### SELECTED TEXT

Public Holidays & Annual Leave. Public Holiday We further seek the commission under the Organisation of Working Time Act 1997, to consider the claimant’s right to be paid for public holidays & given his annual leave entitlements that occurred during the period of employment. In accordance with section 21 of the Act; 21.—(1) Subject to the provisions of this section, an employee shall, in respect of a public holiday, be entitled to whichever one of the following his or her employer determines, namely— (a) a paid day off on that day, (b) a paid day off within a month of that day, (c) an additional day of annual leave, (d) an additional day's pay:
The days relating to Public Holidays are prescribed with schedule two of the Act.
1. Each of the following days shall, subject to the subsequent provisions of this Schedule, be a public holiday for the purposes of this Act:
(a) Christmas Day, (b) St. Stephen's Day, (c) St. Patrick's Day, (d) Easter Monday, the first Monday in May, the first Monday in June and the first Monday in August, (e) the last Monday in October, (f) the 1st day of January, (g) any other day or days prescribed for the purposes of this paragraph. We seek 6 public holidays as highlighted in bold above.

### DIRECTIVE
In the text on public holidays and annual leave, which schedule of the Organisation of Working Time Act 1997 prescribes the days that count as public holidays?

### DATA SECTION
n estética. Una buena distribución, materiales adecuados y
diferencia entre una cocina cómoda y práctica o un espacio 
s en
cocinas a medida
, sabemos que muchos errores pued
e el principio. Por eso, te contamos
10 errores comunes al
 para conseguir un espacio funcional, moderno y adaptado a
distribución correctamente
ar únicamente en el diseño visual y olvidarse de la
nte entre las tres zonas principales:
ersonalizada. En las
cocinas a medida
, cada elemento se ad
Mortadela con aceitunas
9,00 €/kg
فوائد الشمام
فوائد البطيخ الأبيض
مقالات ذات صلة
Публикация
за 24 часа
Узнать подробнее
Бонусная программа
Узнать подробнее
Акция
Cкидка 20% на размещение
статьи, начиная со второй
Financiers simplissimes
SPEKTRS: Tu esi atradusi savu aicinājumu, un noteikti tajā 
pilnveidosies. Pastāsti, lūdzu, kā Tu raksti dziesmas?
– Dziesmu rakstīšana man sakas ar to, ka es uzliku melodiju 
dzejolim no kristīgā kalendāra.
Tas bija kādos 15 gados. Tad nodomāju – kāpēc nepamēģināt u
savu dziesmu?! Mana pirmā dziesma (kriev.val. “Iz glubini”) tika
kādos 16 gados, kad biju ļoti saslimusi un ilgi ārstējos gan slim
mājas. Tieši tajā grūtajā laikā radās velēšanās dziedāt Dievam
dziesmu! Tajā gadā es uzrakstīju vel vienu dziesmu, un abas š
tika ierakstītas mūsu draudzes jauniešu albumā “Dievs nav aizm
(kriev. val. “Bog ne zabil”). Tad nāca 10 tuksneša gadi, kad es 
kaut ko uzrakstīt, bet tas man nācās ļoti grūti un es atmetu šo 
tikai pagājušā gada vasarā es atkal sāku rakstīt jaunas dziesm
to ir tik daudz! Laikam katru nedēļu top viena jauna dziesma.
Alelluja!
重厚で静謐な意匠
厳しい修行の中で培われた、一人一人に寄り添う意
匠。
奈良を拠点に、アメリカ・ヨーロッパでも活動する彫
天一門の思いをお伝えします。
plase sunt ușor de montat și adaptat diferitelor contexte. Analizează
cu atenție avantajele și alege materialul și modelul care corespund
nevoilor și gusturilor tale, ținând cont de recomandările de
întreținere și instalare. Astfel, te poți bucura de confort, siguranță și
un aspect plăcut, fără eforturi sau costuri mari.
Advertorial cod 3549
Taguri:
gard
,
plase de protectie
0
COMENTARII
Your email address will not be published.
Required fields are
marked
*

### EXERCISE OUTPUT
Schedule two of the Act.